[Haskell] Re: whereis the lazyness ?

[Fred Nicolier]

> No. The array really does get created with that huge number elements.
> The Haskell Array type is lazy in it's *elements*, not its keys.

Ok thanks, i understand (my error is that i want lazy datas everywhere !!)

> The Array type is just your ordinary O(1) indexable structure. If you
> want a data structure that works well with sparse keys, you'll need to
> look beyond the simple Array type. FiniteMap would work fine for this. 

My aim is to design signal/image processing code. I dont want efficiency 
  but clarity. I hope to be closer as possible to the "math" defs.
By definition a signal is a function from Integer to Nums. So i modify 
my code as joined.

The question is : should i design a class (derived from FinitMap by 
example) or keep the defined datatype ?

Fred

-----
-----

import Data.Array

-- The general definition of a signal
data SignalOn x a = Signal (x, x) (x -> a)


-- some constructor (other can be easily defined)
funcSignal b f = Signal b f
listSignal b l = Signal b ( \k -> l!!(k - fst b) )
arraySignal b a = Signal b (a!)

-- a monodimensional signal is just a specialized signal
type Signal1dOf a = SignalOn Int a

-- an Image is just a specialized signal
type ImageOf a = SignalOn (Int, Int) a

funcImage :: ((Int, Int), (Int, Int)) -> ((Int, Int) -> a) -> ImageOf a
funcImage b f = Signal b f

-- some stuff to access the basic properties of a signal

values (Signal b f) = [f k | k <- range b]
funcOf (Signal _ f) = f
bnds (Signal b f) = b
(&) (Signal _ f) x = f x

instance (Index k, Num a) => Show (SignalOn k a) where
     show (Signal b f) = "Signal on "
                         ++ show b ++ " = "
                         ++ show ( map f (range b) )

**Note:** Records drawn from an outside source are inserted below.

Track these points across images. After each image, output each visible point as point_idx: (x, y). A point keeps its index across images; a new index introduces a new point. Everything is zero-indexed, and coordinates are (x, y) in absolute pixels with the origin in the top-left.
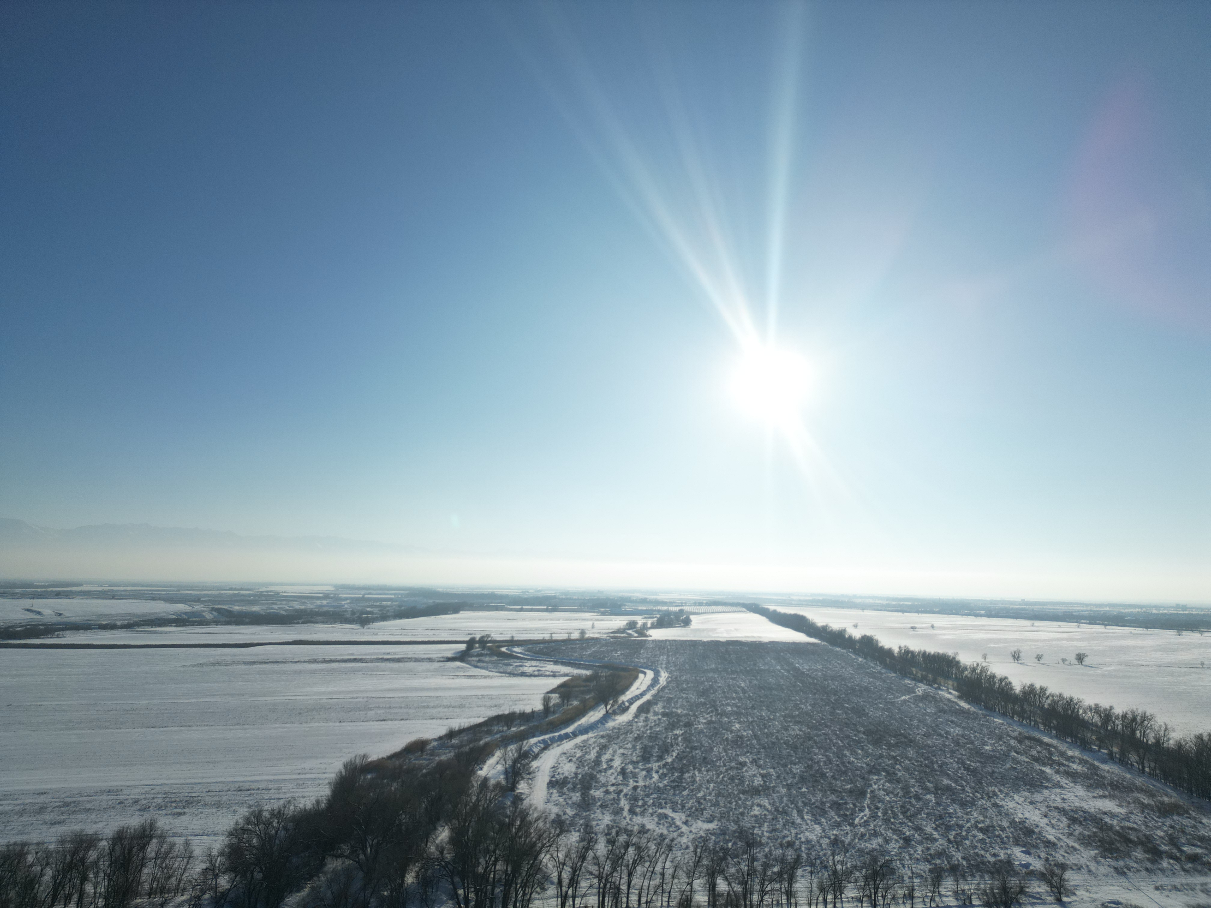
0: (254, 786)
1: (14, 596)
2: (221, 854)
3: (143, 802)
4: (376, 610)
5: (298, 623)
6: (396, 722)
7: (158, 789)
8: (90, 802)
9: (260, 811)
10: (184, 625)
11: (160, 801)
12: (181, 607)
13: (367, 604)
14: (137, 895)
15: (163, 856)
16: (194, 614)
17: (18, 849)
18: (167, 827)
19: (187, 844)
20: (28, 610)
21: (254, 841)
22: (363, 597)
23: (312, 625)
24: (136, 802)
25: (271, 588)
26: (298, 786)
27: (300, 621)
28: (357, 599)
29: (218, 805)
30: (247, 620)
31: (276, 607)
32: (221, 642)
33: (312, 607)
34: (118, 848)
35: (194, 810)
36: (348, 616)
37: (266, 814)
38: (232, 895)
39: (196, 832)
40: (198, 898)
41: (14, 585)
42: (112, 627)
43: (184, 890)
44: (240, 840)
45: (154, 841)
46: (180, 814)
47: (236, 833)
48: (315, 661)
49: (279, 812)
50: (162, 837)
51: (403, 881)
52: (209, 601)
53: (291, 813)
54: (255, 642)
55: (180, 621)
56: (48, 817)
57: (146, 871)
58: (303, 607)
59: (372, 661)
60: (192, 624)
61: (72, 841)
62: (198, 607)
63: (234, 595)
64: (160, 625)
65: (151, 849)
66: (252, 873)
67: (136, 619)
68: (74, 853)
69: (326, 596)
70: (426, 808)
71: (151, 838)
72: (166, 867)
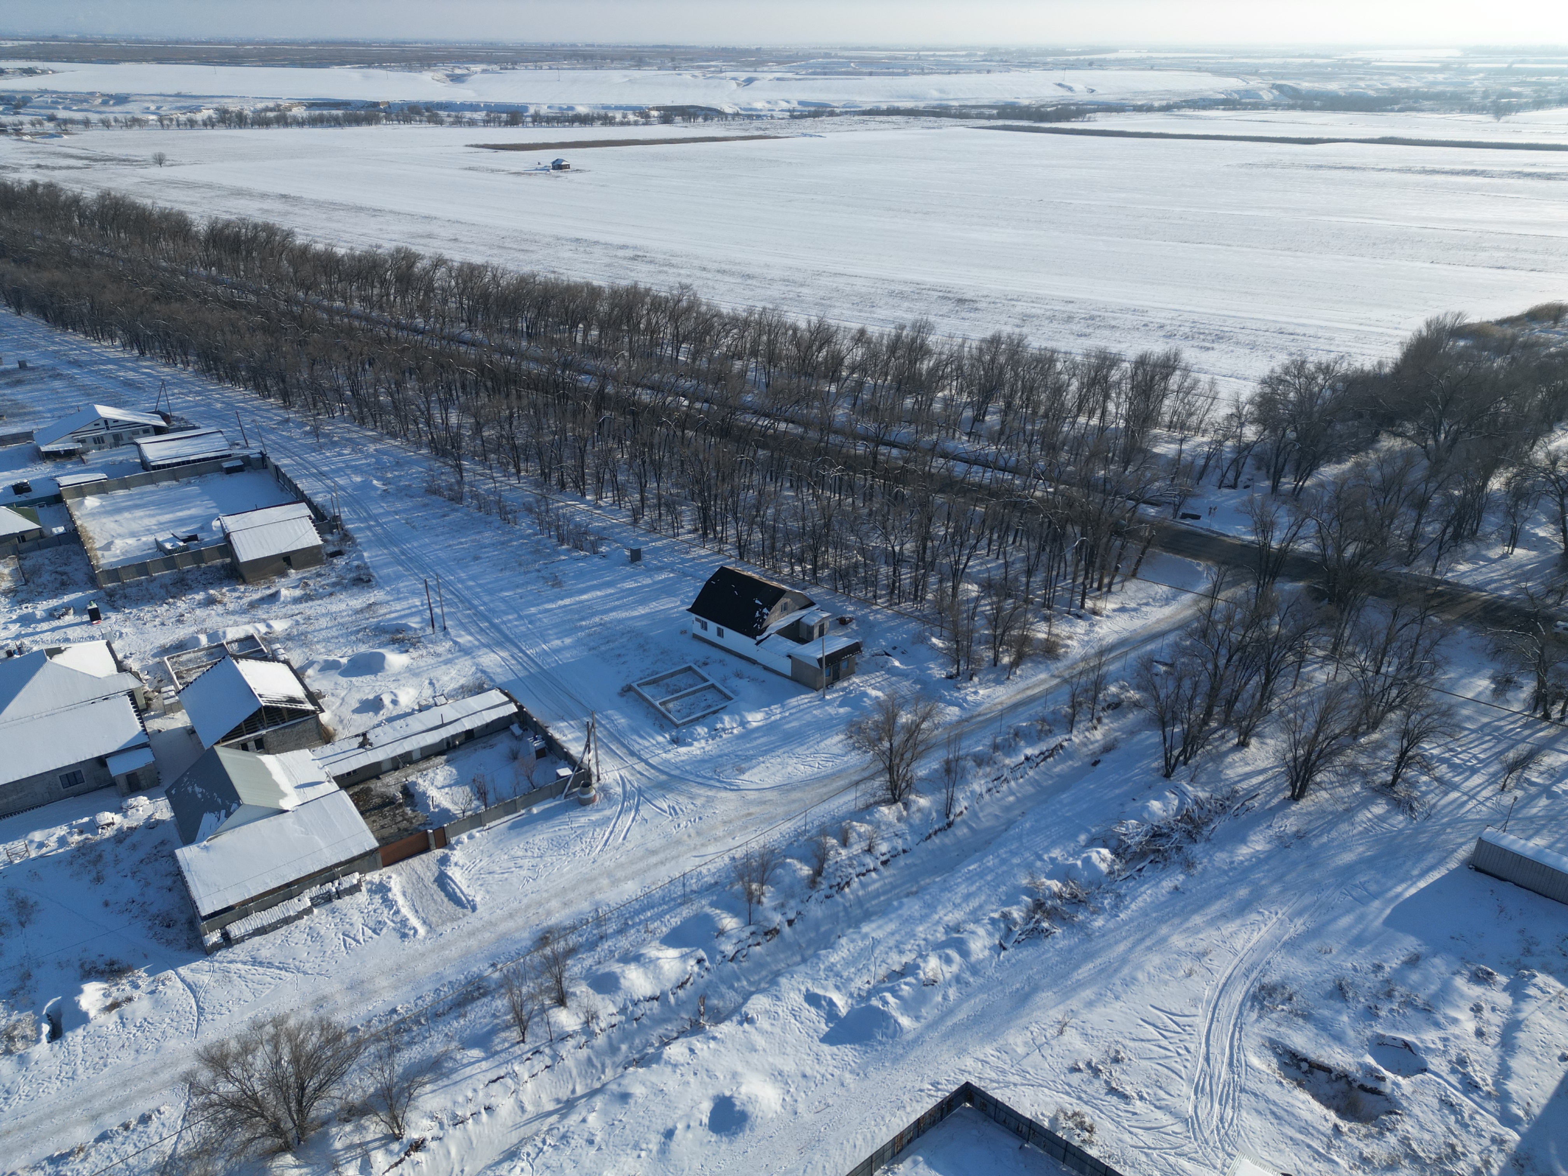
0: (1299, 330)
1: (1047, 66)
2: (1251, 402)
3: (1168, 328)
4: (1527, 91)
5: (1392, 110)
6: (1522, 273)
7: (1186, 316)
8: (1115, 319)
9: (1303, 362)
10: (1234, 109)
11: (1187, 330)
12: (1233, 84)
13: (1513, 79)
14: (1157, 424)
15: (1185, 391)
16: (1247, 93)
17: (1049, 354)
18: (1192, 361)
19: (1213, 383)
20: (1060, 85)
21: (1292, 395)
22: (1509, 68)
23: (1414, 114)
24: (1162, 327)
25: (1360, 54)
26: (1357, 339)
27: (1396, 107)
28: (1499, 72)
29: (1253, 346)
30: (1318, 104)
31: (1362, 84)
32: (1279, 135)
33: (1418, 84)
34: (1140, 372)
35: (1223, 346)
36: (1476, 100)
37: (1311, 367)
38: (1257, 449)
39: (1224, 372)
40: (1220, 443)
41: (1046, 53)
42: (1148, 109)
43: (1205, 431)
44: (1274, 391)
45: (1178, 372)
46: (1208, 349)
47: (1271, 381)
48: (1409, 170)
49: (1328, 367)
50: (1186, 370)
51: (1485, 484)
52: (1270, 74)
53: (1343, 371)
54: (1326, 137)
55: (1230, 103)
56: (1076, 328)
57: (1167, 402)
58: (1404, 85)
59: (1502, 175)
60: (1245, 107)
61: (1096, 357)
62: (1254, 83)
63: (1305, 65)
64: (1204, 108)
65: (1174, 380)
66: (1284, 431)
67: (1176, 99)
68: (1098, 368)
69: (1445, 67)
70: (1543, 401)
71: (1174, 369)
72: (1189, 403)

mixWith op (Signal b f) (Signal b' f') = Signal b ( \k -> op (f k) (f' k))

instance (Index k, Eq a) => Eq (SignalOn k a) where
    x /= y = ( bnds x /= bnds y) || (values x /= values y)

instance (Index k) => Functor (SignalOn k) where
     fmap g (Signal b f) = Signal b (g.f)

instance (Num a) => Num (Signal1dOf a) where
     (+) = mixWith (+)
     (*) = mixWith (*)
     signum = fmap signum
     abs = fmap abs
     fromInteger k = funcSignal (minB, maxB) (const (fromIntegral k) )
         where minB = (minBound :: Int)
               maxB = (maxBound :: Int)

-- Necessary stuff for indexes

class (Ix a, Ord a, Show a) => Index a where
     max2Ix :: a -> a -> a
     min2Ix :: a -> a -> a
     ltIx  :: a -> a -> Bool
     lengthIx :: a -> Int
     add2Ix :: a -> a -> a
     mul2Ix :: a -> a -> a
     negIx :: a -> a

     max2Ix x y = max x y
     min2Ix x y = min x y
     ltIx x y  = x <= y
     lengthIx _ = 1

instance Index Int where
     add2Ix x y = x + y
     mul2Ix x y = x * y
     negIx x = -x

instance (Index a, Index b) => Index (a,b) where
     max2Ix (x1,y1) (x2,y2) = (max2Ix x1 x2, max2Ix y1 y2)
     min2Ix (x1,y1) (x2,y2) = (min2Ix x1 x2, min2Ix y1 y2)
     ltIx (x1,y1) (x2,y2)  = ltIx x1 x2 && ltIx y1 y2
     lengthIx _ = 2
     add2Ix (x1,y1) (x2,y2) = (add2Ix x1 x2, add2Ix y1 y2)
     mul2Ix (x1,y1) (x2,y2) = (mul2Ix x1 x2, add2Ix y1 y2)
     negIx (x,y) = (negIx x, negIx y)